Deciphering temperature, pressure and oxygen-activity conditions of chlorite formation
Résumé
The advantages and limits of empirical, semi-empirical and thermodynamic methods devoted to the estimation of chlorite-formation temperature are discussed briefly. The results of semiempirical and thermodynamic approaches with different assumptions regarding the redox state of iron in chlorite are compared for a large set of natural data covering a range of pressure conditions from a few hundred bars to 18 kbar and temperature from 100 to 500°C. The T-XFe3+ evolution estimated using the thermodynamic approach of Vidal et al. (2005) shows a systematic increase in XFe3+ with decreasing temperature, which is compatible with the decrease in aO2 buffered by magnetite- or hematite-chlorite equilibrium.
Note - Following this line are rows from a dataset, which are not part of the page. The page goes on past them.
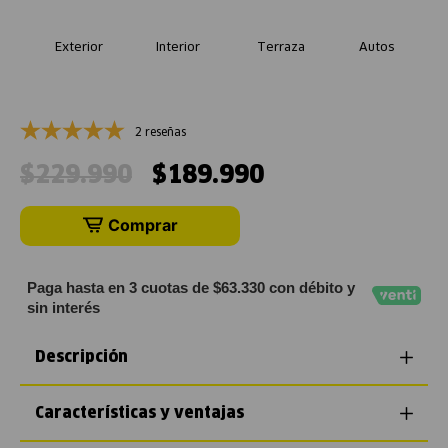
Exterior
Interior
Terraza
Autos
2 reseñas
$
229
.
990
$
189
.
990
Comprar
Paga hasta en 3 cuotas de $63.330 con débito y
sin interés
Descripción
Características y ventajas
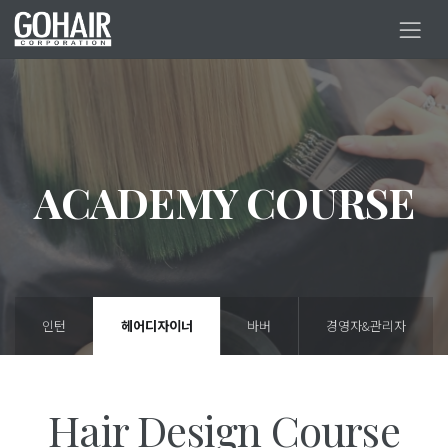
ACADEMY COURSE
인턴
헤어디자이너
바버
경영자&관리자
Hair Design Course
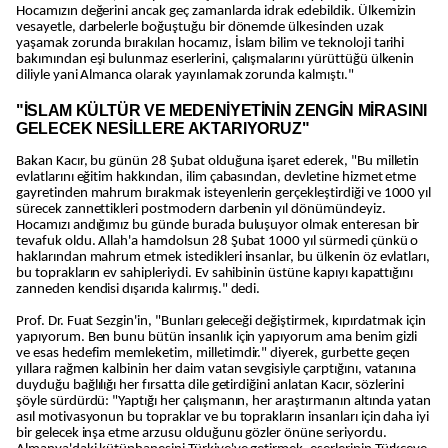
Hocamızın değerini ancak geç zamanlarda idrak edebildik. Ülkemizin
vesayetle, darbelerle boğuştuğu bir dönemde ülkesinden uzak
yaşamak zorunda bırakılan hocamız, İslam bilim ve teknoloji tarihi
bakımından eşi bulunmaz eserlerini, çalışmalarını yürüttüğü ülkenin
diliyle yani Almanca olarak yayınlamak zorunda kalmıştı."
"İSLAM KÜLTÜR VE MEDENİYETİNİN ZENGİN MİRASINI
GELECEK NESİLLERE AKTARIYORUZ"
Bakan Kacır, bu günün 28 Şubat olduğuna işaret ederek, "Bu milletin
evlatlarını eğitim hakkından, ilim çabasından, devletine hizmet etme
gayretinden mahrum bırakmak isteyenlerin gerçekleştirdiği ve 1000 yıl
sürecek zannettikleri postmodern darbenin yıl dönümündeyiz.
Hocamızı andığımız bu günde burada buluşuyor olmak enteresan bir
tevafuk oldu. Allah'a hamdolsun 28 Şubat 1000 yıl sürmedi çünkü o
haklarından mahrum etmek istedikleri insanlar, bu ülkenin öz evlatları,
bu toprakların ev sahipleriydi. Ev sahibinin üstüne kapıyı kapattığını
zanneden kendisi dışarıda kalırmış." dedi.
Prof. Dr. Fuat Sezgin'in, "Bunları geleceği değiştirmek, kıpırdatmak için
yapıyorum. Ben bunu bütün insanlık için yapıyorum ama benim gizli
ve esas hedefim memleketim, milletimdir." diyerek, gurbette geçen
yıllara rağmen kalbinin her daim vatan sevgisiyle çarptığını, vatanına
duyduğu bağlılığı her fırsatta dile getirdiğini anlatan Kacır, sözlerini
şöyle sürdürdü: "Yaptığı her çalışmanın, her araştırmanın altında yatan
asıl motivasyonun bu topraklar ve bu toprakların insanları için daha iyi
bir gelecek inşa etme arzusu olduğunu gözler önüne seriyordu.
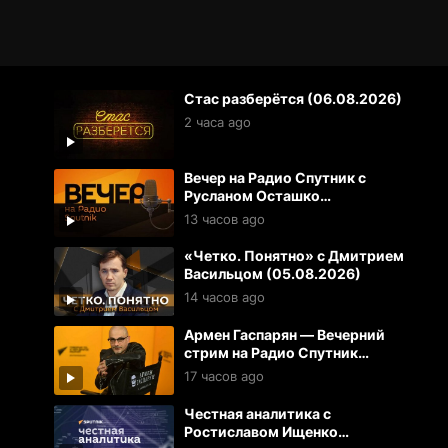
Стас разберётся (06.08.2026)
2 часа ago
Вечер на Радио Спутник с
Русланом Осташко
(05.08.2026)
13 часов ago
«Четко. Понятно» с Дмитрием
Васильцом (05.08.2026)
14 часов ago
Армен Гаспарян — Вечерний
стрим на Радио Спутник
(05.08.2026)
17 часов ago
Честная аналитика с
Ростиславом Ищенко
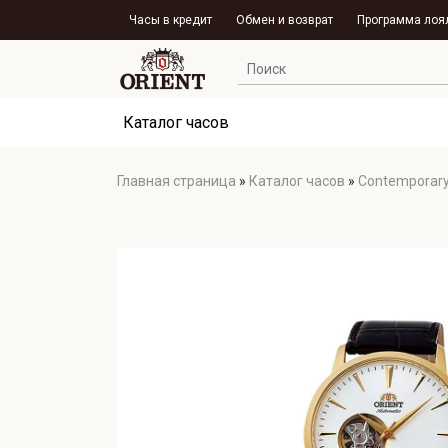
Часы в кредит
Обмен и возврат
Программа лоя
Каталог часов
Главная страница
»
Каталог часов
»
Contemporar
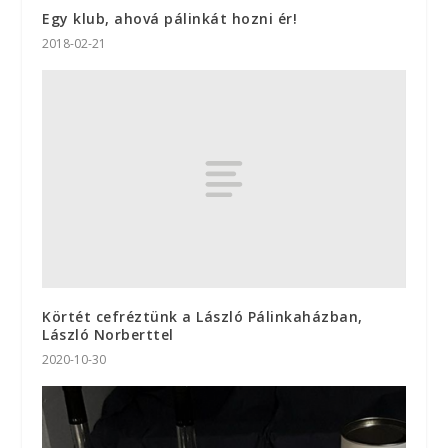
Egy klub, ahová pálinkát hozni ér!
2018-02-21
Körtét cefréztünk a László Pálinkaházban,
László Norberttel
2020-10-30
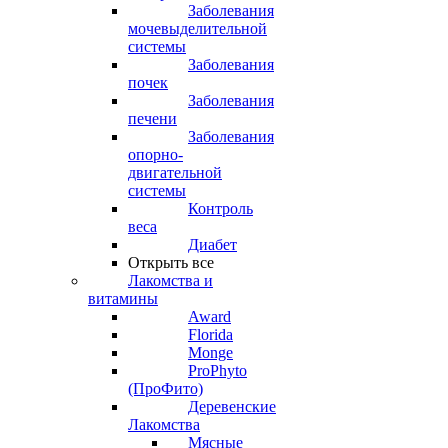
Заболевания
мочевыделительной
системы
Заболевания
почек
Заболевания
печени
Заболевания
опорно-
двигательной
системы
Контроль
веса
Диабет
Открыть все
Лакомства и
витамины
Award
Florida
Monge
ProPhyto
(ПроФито)
Деревенские
Лакомства
Мясные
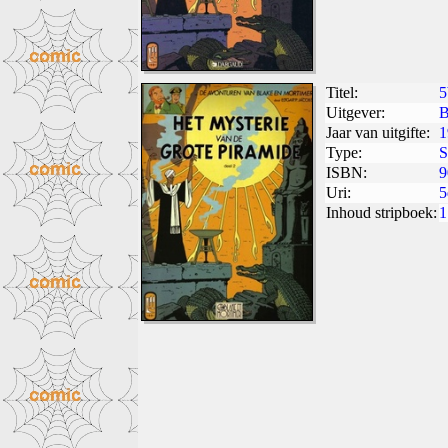
Titel:
5
Uitgever:
B
Jaar van uitgifte:
1
Type:
S
ISBN:
9
Uri:
5
Inhoud stripboek:
1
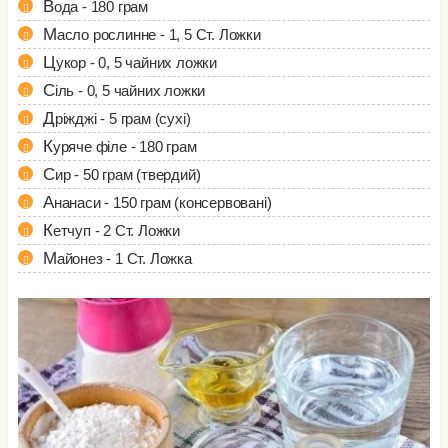
Вода - 180 грам
Масло рослинне - 1, 5 Ст. Ложки
Цукор - 0, 5 чайних ложки
Сіль - 0, 5 чайних ложки
Дріжджі - 5 грам (сухі)
Куряче філе - 180 грам
Сир - 50 грам (твердий)
Ананаси - 150 грам (консервовані)
Кетчуп - 2 Ст. Ложки
Майонез - 1 Ст. Ложка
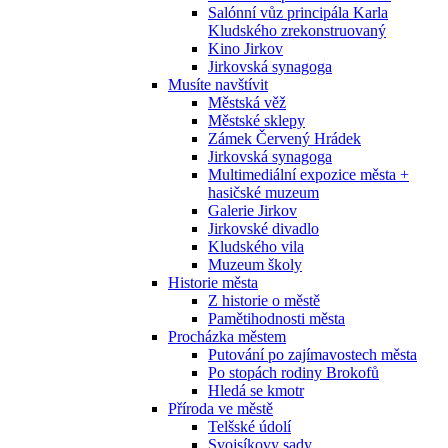
Salónní vůz principála Karla
Kludského zrekonstruovaný
Kino Jirkov
Jirkovská synagoga
Musíte navštívit
Městská věž
Městské sklepy
Zámek Červený Hrádek
Jirkovská synagoga
Multimediální expozice města +
hasičské muzeum
Galerie Jirkov
Jirkovské divadlo
Kludského vila
Muzeum školy
Historie města
Z historie o městě
Pamětihodnosti města
Procházka městem
Putování po zajímavostech města
Po stopách rodiny Brokofů
Hledá se kmotr
Příroda ve městě
Telšské údolí
Svojsíkovy sady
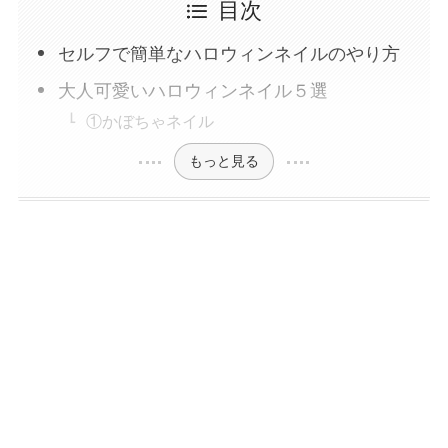
目次
セルフで簡単なハロウィンネイルのやり方
大人可愛いハロウィンネイル５選
①かぼちゃネイル
もっと見る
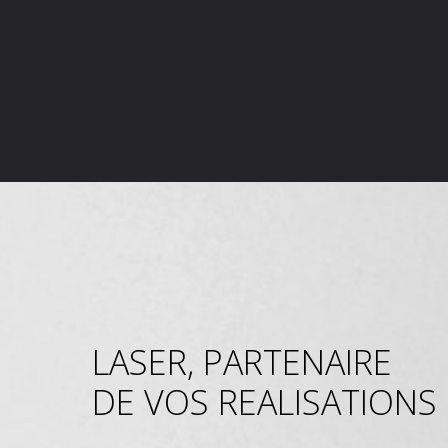
LASER, PARTENAIRE
DE VOS REALISATIONS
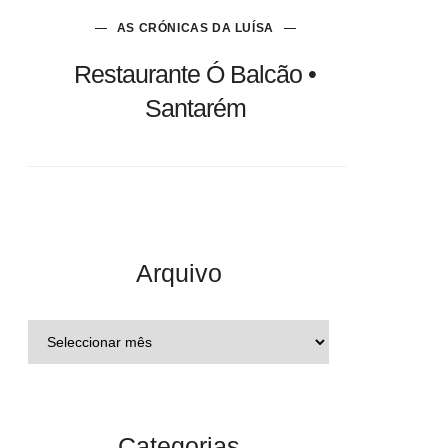
AS CRÓNICAS DA LUÍSA
Restaurante Ó Balcão •
Santarém
Arquivo
Categorias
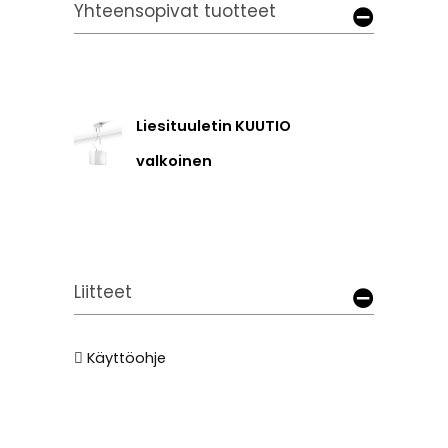
Yhteensopivat tuotteet
Liesituuletin KUUTIO
valkoinen
Liitteet
Käyttöohje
This trend as well as the observed increase in vacancies in chlorite with decreasing temperature is interpreted as the incorporation of Fe3+-sudoite. The standard-state properties of this endmember have been derived to reproduce the observed T-aO2-XFe3+ evolutions. It can be used to estimate T-aO2-XFe3 values with a Chl-Qtz-H2O multi-equilibrium approach. When combining our results with those of other studies published recently, it appears that thermodynamic approaches and mapping techniques developed for metamorphic rocks can be used to discuss the conditions of formation of very low-grade rocks where kinetics is much more sluggish than in metamorphic rocks. This requires use of appropriate analytical tools and techniques with a spatial resolution of a few hundred nanometres.